Direct Connect, voilà le nom qui suscite une énorme controverse au sein de l’univers du voyage d’affaires, et plus globalement une belle frayeur chez les systèmes de distribution. Il s’agit du nouveau modèle économique voulu par American Airlines. Et s'il fait tant de bruit depuis quelques jours de l’autre côté de l’Atlantique, c’est parce qu’il vise tout simplement à détourner les travel managers et voyageurs des GDS et des agences pour que les compagnies puissent traiter directement avec eux. Une information révélée par le Centre For Asia Pacific Aviation. La stratégie d’American Airlines est claire : réduire considérablement les coûts de distribution, et même générer des revenus en faisant payer les GDS pour accéder au contenu de AA.com.
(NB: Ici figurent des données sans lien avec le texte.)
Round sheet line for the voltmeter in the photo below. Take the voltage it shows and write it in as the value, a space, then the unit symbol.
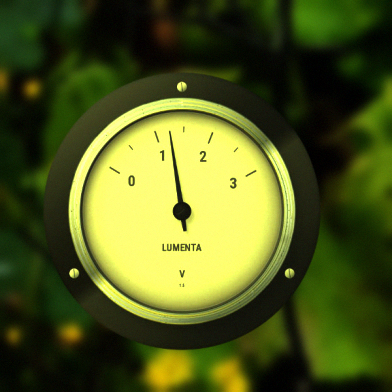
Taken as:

C’est aussi une manière pour la compagnie de contrôler son produit dans l’intégralité, du pricing au ticketting en passant par les frais annexes liés au dégroupage des tarifications. American veut traiter en direct avec ses clients corporates, sans aucun intermédiaire.

La réaction des intermédiaires en question ne s’est pas faite attendre. Car ce nouveau modèle de distribution pourrait totalement remodeler le paysage du business travel, en inversant les rapports entre les GDS et les compagnies, mais surtout en obligeant les entreprises, les TM et les voyageurs à repenser leurs canaux de réservations. Pour la Business Travel Corporation, dont les propos sont rapportés par le Centre For Asia Pacific Aviation, "c’est un retour à l’âge de pierre, quand les agents de voyages devaient appeler chaque compagnie pour obtenir les tarifs et disponibilités". La BTC estime que Direct Connect imputera également d’importants coûts de restructurations et d’investissements technologiques aux intermédiaires pour s'adapter et intégrer les différents systèmes «fermés» des compagnies.

American Airlines, et dix autres compagnies concernées par ce nouveau modèle mais dont les noms n’ont pas été cités, se défendent en expliquant que les acheteurs pourront contrôler plus facilement leurs réservations en traitant directement avec elles, notamment en matière de frais annexes liés au dégroupage des tarifications. Les transporteurs estiment que les GDS ne sont pas capables actuellement d’intégrer correctement tous ces paramètres. Ce qui n’est pas totalement vrai. Car les compagnies low-cost, à l’origine de cette tendance, travaillent depuis quelque temps à s’intégrer aux GDS pour accéder au marché du voyage d’affaires. Pour les compagnies aériennes, il s’agit surtout de réduire de 50% les coûts liées à la distribution, selon les estimations du président de Farelogix qui fournit la solution technologique Direct Connect.

La manœuvre d’American Airlines semble assez maladroite dans un monde du voyage d’affaires régit par une volonté de simplifier et réduire les canaux de réservations, un monde où les voyageurs et acheteurs veulent un guichet unique, un interlocuteur unique et des solutions de gestion centralisées. Pour les GDS, c'est une menace très sérieuse car c'est l'ensemble de leur modèle économique qui serait destabilisé, avec une perte de revenu et l'apparition de coûts supplémentaires, sans compter la refonte de leurs systèmes de réservation. Les entreprises n’attendent pas seulement des agences de travel management et des GDS un simple service de réservation, mais également un système leur permettant de suivre leurs dépenses et leurs voyageurs partout dans le monde. Ce que ne permettra pas le nouveau modèle de distribution soutenu par American Airlines.